Sep 7, 2013 07:21 GMT  ·  By

Google already uses some of the best encryption on the internet and announced plans to upgrade that encryption ahead of the Edward Snowden leaks.

Now though, after it has been revealed that the NSA has ways of breaking, weakening or at least bypassing online encryption, the company has vowed to improve its standard encryption methods even further and implement the changes ahead of schedule.

A few months back, Google announced that it would be bumping up the encryption of its SSL certificates to 2048 bits from the current 1024. These will be 1024 times harder to break via brute force compared to the old ones since difficulty increases exponentially with each bit added to a key.

Google is also one of the few if not the only big player to use different keys for each user session. So even if one key is compromised, the attacker would only have access to the data encrypted during one session. These keys change roughly once a day, at most.

But Google is also bumping up the encryption between its data centers, as it told the Washington Post.

Since the company has data centers around the world, most of the traffic to and from Google flows through the connections between these data centers. Anything to improve the encryption of that connection makes it harder for anyone to break into this main data flow.

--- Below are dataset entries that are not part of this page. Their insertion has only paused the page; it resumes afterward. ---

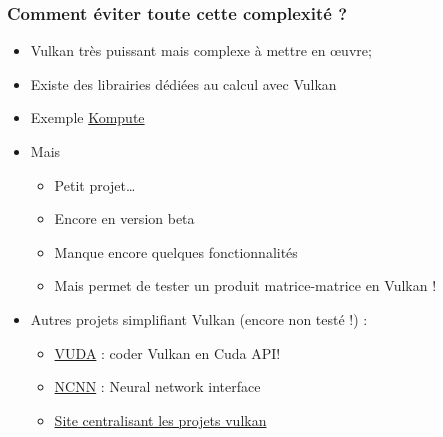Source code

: \documentclass{beamer}
\begin{document}
\begin{frame}[fragile]
\frametitle{Comment éviter toute cette complexité ?}

\begin{itemize}
\item Vulkan très puissant mais complexe à mettre en {\oe}uvre;
\item Existe des librairies dédiées au calcul avec Vulkan
\item Exemple \href{https://github.com/KomputeProject/kompute}{Kompute}
\item \alert{Mais}
\begin{itemize}
\item Petit projet\dots
\item Encore en version beta
\item Manque encore quelques fonctionnalités
\item Mais permet de tester un produit matrice-matrice en Vulkan !
\end{itemize}
\item Autres projets simplifiant Vulkan (encore non testé !) : 
\begin{itemize}
\item \href{https://github.com/jgbit/vuda}{VUDA} : coder Vulkan en Cuda API!
\item \href{https://github.com/Tencent/ncnn}{NCNN} : Neural network interface
\item \href{https://github.com/vinjn/awesome-vulkan}{Site centralisant les projets vulkan}
\end{itemize}
\end{itemize}
\end{frame}
\end{document}
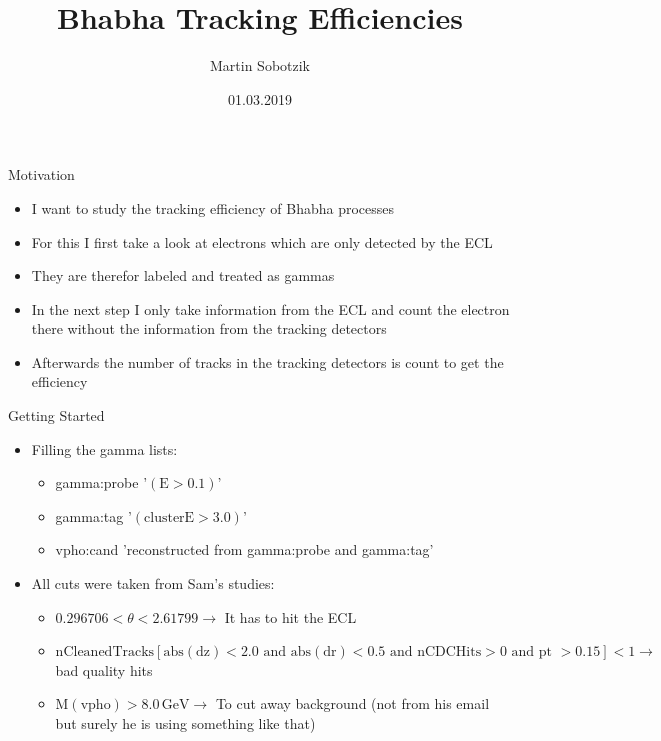 \documentclass[10pt]{beamer}
\title{Bhabha Tracking Efficiencies}
\date{01.03.2019}
\author{Martin Sobotzik}
\institute{Johannes Gutenberg Universit\"at Mainz}
\begin{document}
\maketitle
{%



\begin{frame}{Motivation}

\begin{itemize}	
	\item I want to study the tracking efficiency of Bhabha processes
	\item For this I first take a look at electrons which are only detected by the ECL
	\item They are therefor labeled and treated as gammas
	\item In the next step I only take information from the ECL and count the electron there without the information from the tracking detectors
	\item Afterwards the number of tracks in the tracking detectors is count to get the efficiency
	

\end{itemize}
\end{frame}
	
\begin{frame}{Getting Started}
	
\begin{itemize} 
	\item Filling the gamma lists:
	
	\begin{itemize}
		\item gamma:probe '$(\textrm{E} > 0.1 )$'
		\item gamma:tag '$(\textrm{clusterE} > 3.0)$'
		\item vpho:cand 'reconstructed from gamma:probe and gamma:tag'
	\end{itemize}

	\item All cuts were taken from Sam's studies:
		\begin{itemize}
			\item $0.296706 < \theta < 2.61799 \rightarrow$ It has to hit the ECL
			\item $\textrm{nCleanedTracks}[ \textrm{abs}(\textrm{dz}) < 2.0 \textrm{ and } \textrm{abs}(\textrm{dr}) < 0.5 \textrm{ and nCDCHits} > 0 \textrm{ and pt } > 0.15] < 1 \rightarrow $ bad quality hits 
			\item $\textrm{M}(\textrm{vpho}) > 8.0\,\textrm{GeV} \rightarrow $ To cut away background (not from his email but surely he is using something like that)					
		\end{itemize}
	

\end{itemize}
\end{frame}}
\end{document}

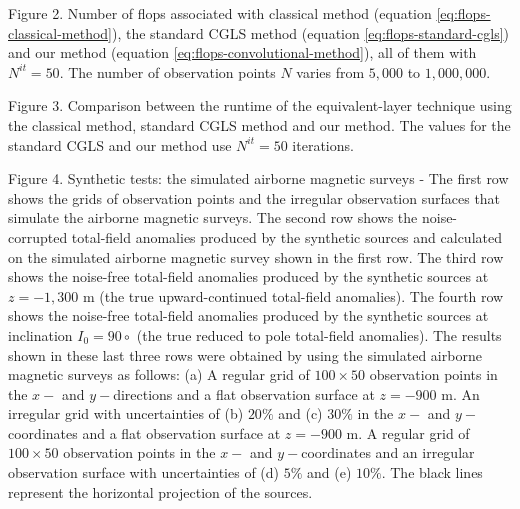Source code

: \documentclass[manuscript,noblind]{geophysics}
\begin{document}

{
	{Figure 2. Number of flops associated with classical method (equation \ref{eq:flops-classical-method}), the standard CGLS method (equation \ref{eq:flops-standard-cgls}) and our method (equation \ref{eq:flops-convolutional-method}), all of them with $N^{it} = 50$. The number of observation points $N$ varies from $5,000$ to $1,000,000$.}
	\label{fig:flops}
}

{
	{Figure 3. Comparison between the runtime of the equivalent-layer technique using the classical method, standard CGLS method and our method. The values for the standard CGLS and our method use $N^{it} = 50$ iterations.}
	\label{fig:solve_time}
}


{
	{Figure 4. Synthetic tests: the simulated airborne magnetic surveys  - The first row shows the grids of observation points and the irregular observation surfaces that simulate the airborne magnetic surveys. The second row shows the noise-corrupted total-field anomalies produced by the synthetic sources and calculated on the simulated airborne magnetic survey shown in the first row. The third row shows the  noise-free total-field anomalies produced by the synthetic sources at $z = -1,300$ m (the true upward-continued total-field anomalies).	The fourth row shows the noise-free total-field anomalies produced by the synthetic sources at inclination $I_{0} = 90\circ$ (the true reduced to pole total-field anomalies). The results shown in these last three rows were obtained by using the simulated airborne magnetic surveys as follows: (a) A regular grid of $100 \times 50$ observation points in the $x-$ and $y-$directions and a flat observation surface at $z= -900$ m. An irregular grid with uncertainties of (b) $20\%$ and (c) $30\%$   in the $x-$ and $y-$coordinates and a flat observation surface at $z= - 900$ m. A regular grid  of $100 \times 50$ observation points in the $x-$ and $y-$coordinates and an irregular observation surface with uncertainties of (d) $5\%$ and  (e) $10\%$. The black lines represent the horizontal projection of the sources.}
	\label{fig:synthetic_data_comparison_v2}
}
\end{document}
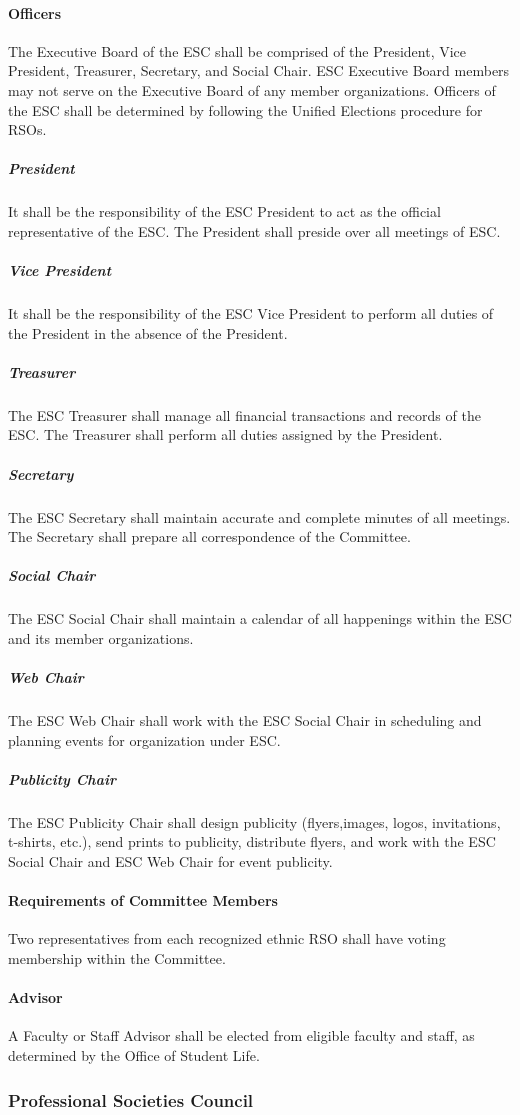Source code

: \documentclass[12pt]{scrreprt}
\begin{document}
\paragraph{Officers}
The Executive Board of the ESC shall be comprised of the President, Vice 
President, Treasurer, Secretary, and Social Chair. ESC Executive Board members 
may not serve on the Executive Board of any member organizations. Officers of 
the ESC shall be determined by following the Unified Elections procedure for 
RSOs.
\subparagraph{President}
It shall be the responsibility of the ESC President to act as the official
representative of the ESC. The President shall preside over all meetings of 
ESC.
\subparagraph{Vice President}
It shall be the responsibility of the ESC Vice President to perform all duties 
of the President in the absence of the President.
\subparagraph{Treasurer}
The ESC Treasurer shall manage all financial transactions and records of the
ESC. The Treasurer shall perform all duties assigned by the President.
\subparagraph{Secretary}
The ESC Secretary shall maintain accurate and complete minutes of all
meetings. The Secretary shall prepare all correspondence of the Committee.
\subparagraph{Social Chair}
The ESC Social Chair shall maintain a calendar of all happenings within the 
ESC and its member organizations.
\subparagraph{Web Chair}
The ESC Web Chair shall work with the ESC Social Chair in scheduling and planning events for organization under ESC.
\subparagraph{Publicity Chair}
The ESC Publicity Chair shall design publicity (flyers,images, logos, invitations, t-shirts, etc.), send prints to publicity, distribute flyers, and work with the ESC Social Chair and ESC Web Chair for event publicity.

\paragraph{Requirements of Committee Members}
Two representatives from each recognized ethnic RSO shall have voting 
membership within the Committee.

\paragraph{Advisor}
A Faculty or Staff Advisor shall be elected from eligible faculty and staff, 
as determined by the Office of Student Life.

\subsubsection{Professional Societies Council}
\end{document}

That said, all of this only serves to protect data from broad attacks and attempts at interception. If the NSA comes to Google with a legal request for user data, the company has to comply.

So, you won't be any more protected by all the encryption in the world if the NSA is targeting you. But all Google users should be more protected against dragnet methods that sweep up all traffic. And you can take some steps yourself to better protect your data.